• [Data provided]:
------------------------
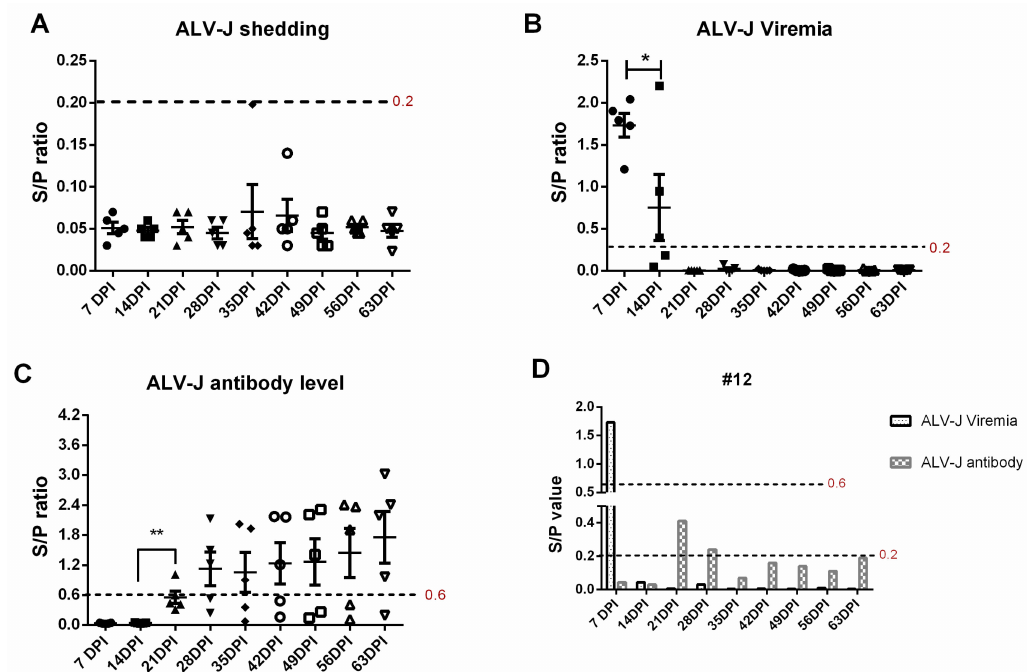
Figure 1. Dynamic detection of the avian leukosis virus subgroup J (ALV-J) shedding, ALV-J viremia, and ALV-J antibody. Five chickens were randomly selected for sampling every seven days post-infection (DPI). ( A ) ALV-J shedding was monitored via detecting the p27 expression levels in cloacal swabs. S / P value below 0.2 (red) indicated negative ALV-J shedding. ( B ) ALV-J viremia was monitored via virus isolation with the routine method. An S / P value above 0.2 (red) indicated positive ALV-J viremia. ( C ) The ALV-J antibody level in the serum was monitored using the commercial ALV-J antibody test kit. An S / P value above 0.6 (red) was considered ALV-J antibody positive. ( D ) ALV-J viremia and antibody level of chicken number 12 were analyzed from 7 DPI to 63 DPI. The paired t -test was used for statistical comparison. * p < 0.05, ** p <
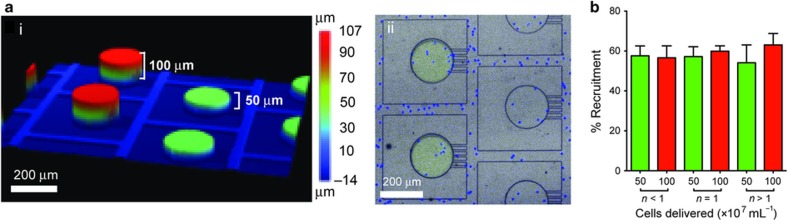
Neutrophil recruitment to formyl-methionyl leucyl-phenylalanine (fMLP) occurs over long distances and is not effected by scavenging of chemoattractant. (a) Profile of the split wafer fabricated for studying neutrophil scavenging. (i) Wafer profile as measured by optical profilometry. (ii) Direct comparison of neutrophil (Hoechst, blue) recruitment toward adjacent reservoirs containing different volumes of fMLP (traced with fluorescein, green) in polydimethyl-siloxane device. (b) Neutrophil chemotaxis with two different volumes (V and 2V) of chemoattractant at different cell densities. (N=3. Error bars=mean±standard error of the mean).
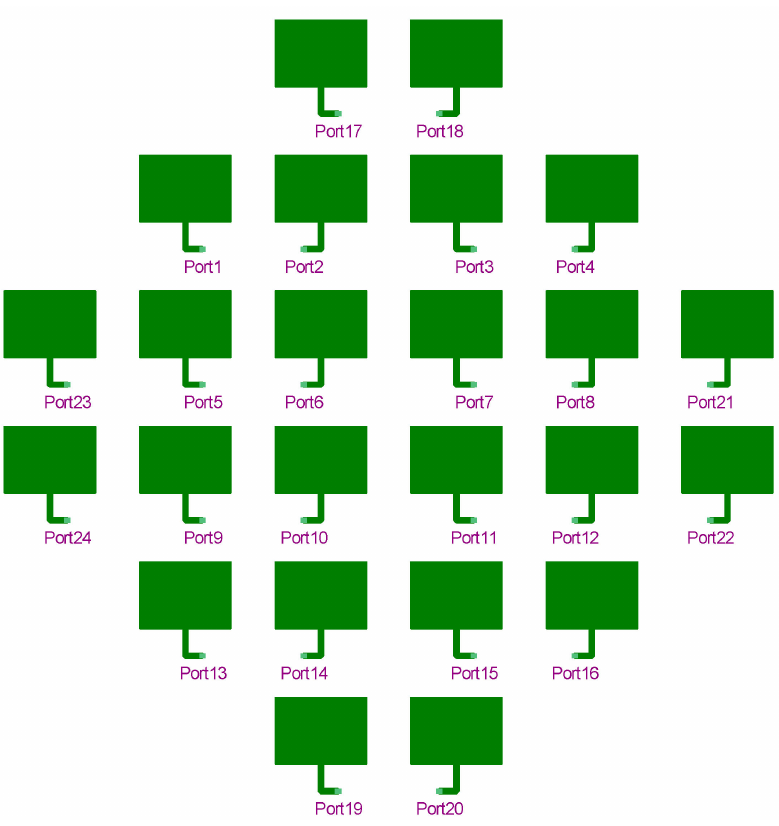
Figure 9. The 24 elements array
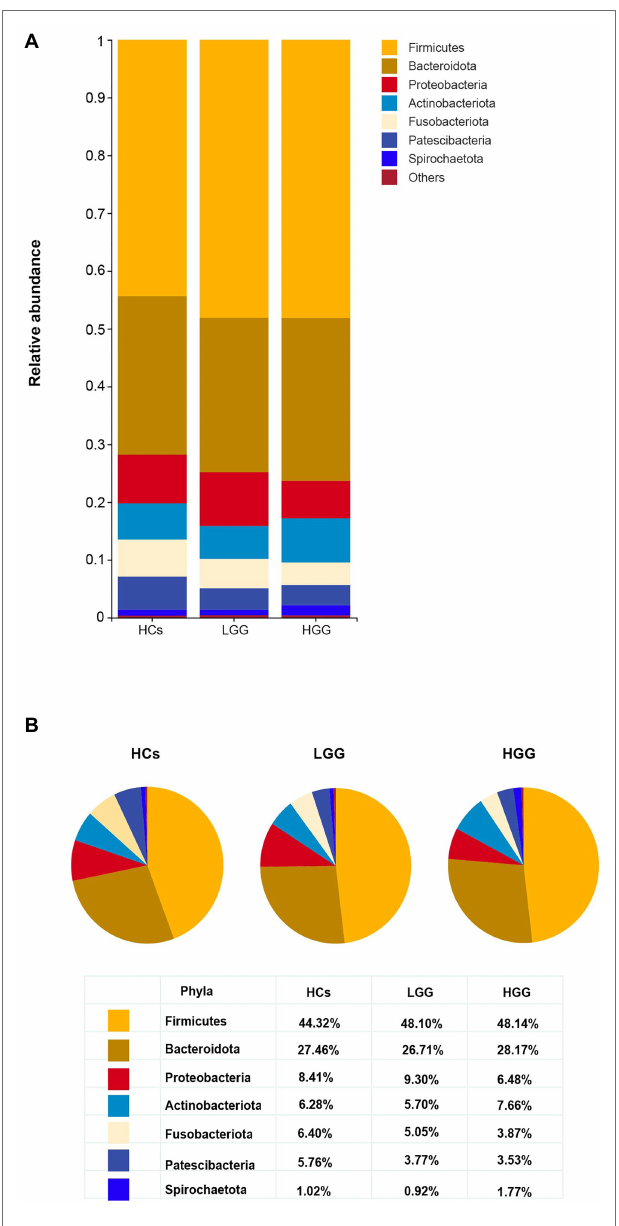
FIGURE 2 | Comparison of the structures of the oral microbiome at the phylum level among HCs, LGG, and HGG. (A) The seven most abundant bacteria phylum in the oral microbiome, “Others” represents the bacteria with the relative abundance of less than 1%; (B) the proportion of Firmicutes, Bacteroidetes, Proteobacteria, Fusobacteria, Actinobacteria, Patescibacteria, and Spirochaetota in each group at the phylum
------------------------
• [Task details]: Repeat the lines above precisely and skip every picture.

• [Your response]:
Figure 1. Dynamic detection of the avian leukosis virus subgroup J (ALV-J) shedding, ALV-J viremia, and ALV-J antibody. Five chickens were randomly selected for sampling every seven days post-infection (DPI). ( A ) ALV-J shedding was monitored via detecting the p27 expression levels in cloacal swabs. S / P value below 0.2 (red) indicated negative ALV-J shedding. ( B ) ALV-J viremia was monitored via virus isolation with the routine method. An S / P value above 0.2 (red) indicated positive ALV-J viremia. ( C ) The ALV-J antibody level in the serum was monitored using the commercial ALV-J antibody test kit. An S / P value above 0.6 (red) was considered ALV-J antibody positive. ( D ) ALV-J viremia and antibody level of chicken number 12 were analyzed from 7 DPI to 63 DPI. The paired t -test was used for statistical comparison. * p < 0.05, ** p <
Neutrophil recruitment to formyl-methionyl leucyl-phenylalanine (fMLP) occurs over long distances and is not effected by scavenging of chemoattractant. (a) Profile of the split wafer fabricated for studying neutrophil scavenging. (i) Wafer profile as measured by optical profilometry. (ii) Direct comparison of neutrophil (Hoechst, blue) recruitment toward adjacent reservoirs containing different volumes of fMLP (traced with fluorescein, green) in polydimethyl-siloxane device. (b) Neutrophil chemotaxis with two different volumes (V and 2V) of chemoattractant at different cell densities. (N=3. Error bars=mean±standard error of the mean).
Figure 9. The 24 elements array
FIGURE 2 | Comparison of the structures of the oral microbiome at the phylum level among HCs, LGG, and HGG. (A) The seven most abundant bacteria phylum in the oral microbiome, “Others” represents the bacteria with the relative abundance of less than 1%; (B) the proportion of Firmicutes, Bacteroidetes, Proteobacteria, Fusobacteria, Actinobacteria, Patescibacteria, and Spirochaetota in each group at the phylum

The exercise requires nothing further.